In questa frattura si aprono varchi per avventure e avventurieri, germogliano tentazioni autoritarie, ma si esprime comunque una crisi di egemonia delle classi dirigenti (nonostante il loro articolato e pervasivo apparato di governo e di controllo del consenso) e degli interessi dominanti, nazionali e sovranazionali, che ne sovraordinano le scelte. Noi, tuttavia, non riusciamo ad approfittarne.
Paghiamo certo anche il nostro isolamento, che complice la logica bipolare, ci fa percepire come marginali. Ma il comportamento delle socialdemocrazie, in occasione della guerra come nelle scelte di fondo di politica economica e sociale che vengono compiendo, sta confermando, purtroppo, e in modo drammatico, le nostre valutazioni all’epoca della rottura con il governo Prodi. L’Europa era allora a un bivio e in gioco vi era una scelta strategica. Le forze del centro-sinistra, rompendo con noi, hanno optato per l’anima liberale-liberista della socialdemocrazia, contribuendo prima a isolare il governo francese (che - timidamente quanto si vuole - indicava comunque una strada di superamento dell’architettura conservatrice e liberista di Maastricht) e poi a sconfiggere, con Lafontaine, la componente riformatrice della socialdemocrazia tedesca. 
Tutto questo, oggi, che ne paghiamo i costi, è ancor più chiaro. L’idea stessa di un’Europa autonoma e alternativa agli Stati Uniti, al loro modello e al loro disegno egemonico, ne esce quasi irrimediabilmente compromessa.
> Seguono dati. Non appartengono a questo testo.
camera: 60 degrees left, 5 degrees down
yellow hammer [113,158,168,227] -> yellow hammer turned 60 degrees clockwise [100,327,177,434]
Le socialdemocrazie al governo (con la sola eccezione della Francia) scontano un moto di disincanto e disillusione. Le politiche per lo sviluppo e l’occupazione restano vacue e ipocrite giaculatorie e, nella stagnazione, riprendono un po’ ovunque con forza le politiche di «austerità» e di attacco allo stato sociale. Mentre il pessimo risultato da loro conseguito alle elezioni dovrebbe far riflettere le socialdemocrazie sulle conseguenze di questa politica suicida, che aggredisce la base stessa del loro consenso.
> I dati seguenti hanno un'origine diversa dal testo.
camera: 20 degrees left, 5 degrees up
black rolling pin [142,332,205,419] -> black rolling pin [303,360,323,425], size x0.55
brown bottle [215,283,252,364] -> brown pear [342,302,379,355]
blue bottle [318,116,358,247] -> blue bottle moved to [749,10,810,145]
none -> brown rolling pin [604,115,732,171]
In Italia, il governo non trova di meglio che compiacersi dei risultati segnalati dall’ultimo rapporto Istat sull’occupazione, che al contrario, denunciano uno stato di crisi profonda per il nostro Mezzogiorno, una crescita della precarietà nel lavoro, e mostrano gli effetti, nella riduzione dell’occupazione manufatturiera, della stagnazione e della caduta delle esportazioni.
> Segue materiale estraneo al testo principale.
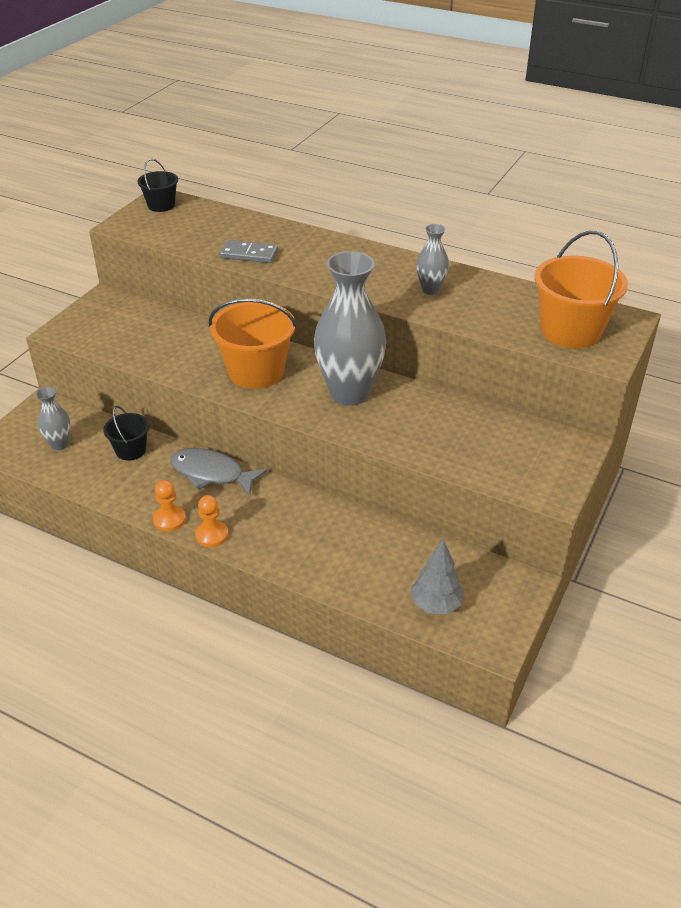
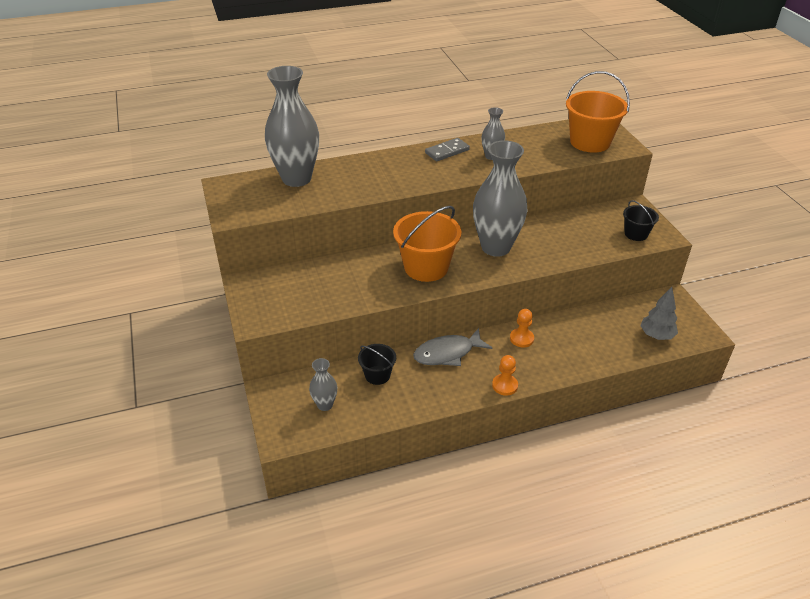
camera: 45 degrees left, 0 degrees up
black bucket [138,159,178,212] -> black bucket moved to [623,200,659,241]
orange pawn [153,480,186,532] -> orange pawn moved to [510,309,534,347]
grey domino [220,240,278,263] -> grey domino moved to [425,138,470,161]
none -> grey vase [265,66,319,187]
La realtà è che l’Italia è imprigionata in una spirale di inviluppo economico, sociale e civile, più grave che altrove. Avrebbe massimamente interesse a rompere la camicia di forza del Patto di stabilità, che la sospinge in una posizione periferica e subordinata, disarticolandone ogni possibilità di organizzare uno sviluppo socialmente e territorialmente sostenibile. Sottomettendovisi, invece, si presta a fungere da ventre molle e da laboratorio, insieme alla Spagna e alla Gran Bretagna, della mutazione sociale che si vuole produrre nel capitalismo europeo. 
E’ in questo quadro che vanno inserite anche il comportamento del grande padronato nel recente rinnovo del contratto dei metalmeccanici e il modo e i contenuti seguiti da governo nell’approntamento del nuovo Dpef. Entrambi, in forme diverse, segnalano una chiara volontà di rompere gli attuali precari equilibri sociali.
La sconfitta di Rifondazione comunista non è estranea a questa nuova accelerazione. E questo dovrebbe far riflettere tutti. Non noi soltanto. Ma la sinistra Ds, che con la cooptazione di Salvi al governo, si appresta a coprire, ancora una volta, una nuova sterzata a destra del governo. E soprattutto i sindacati - e la Cgil in primo luogo - che, di nuovo, si trovano di fronte a un bivio: gestire con la concertazione questo nuovo arretramento sociale, o scendere finalmente in campo, come avrebbero dovuto fare da tempo,  per chiamare i lavoratori alla lotta per quella svolta nelle politiche economiche e sociali, per la quale ci lasciarono soli a combattere nell’autunno scorso.